Prezzi in crescita in più settori
Aumenta non solo il costo del cibo. In un anno, si osservano rincari anche per abbigliamento e calzature (+2,9%), spese sanitarie (+2,3%) e altri beni e servizi (+3,8%). Nel dettaglio del carrello, gli aumenti più significativi riguardano carne ovina e caprina (+2,3%), frattaglie (+2,7%), frutti di mare (+2,1%), yogurt (+1,7%), verdura (+1,5%), cacao (+2%), alimenti per bambini (+3,2%) e birra (+2,5%). Fuori dalla spesa quotidiana, pesa il balzo del gasolio per riscaldamento (+4,8%) e soprattutto quello dei voli nazionali, volati a +42% rispetto al 2024.

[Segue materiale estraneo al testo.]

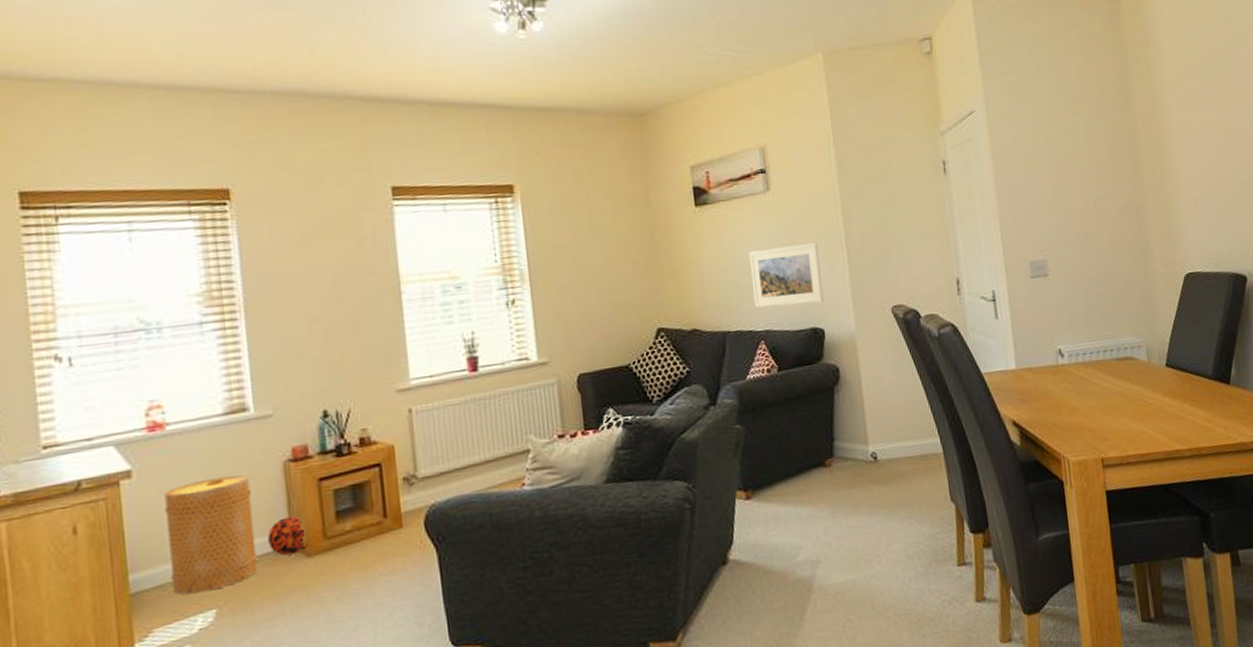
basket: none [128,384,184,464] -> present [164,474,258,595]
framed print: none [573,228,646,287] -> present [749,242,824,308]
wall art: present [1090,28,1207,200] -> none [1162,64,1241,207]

Il divario del Mezzogiorno
Nel complesso, il Sud registra un tasso d’inflazione medio pari all’1,8%, ma con redditi sensibilmente più bassi rispetto al resto del Paese. In Campania la spesa media mensile di una famiglia si aggira intorno ai 2.200 euro, di cui circa il 27% destinato all’alimentazione, contro il 19% della media nazionale. Un peso crescente che, insieme al rallentamento dei salari, riduce ulteriormente il potere d’acquisto delle famiglie campane.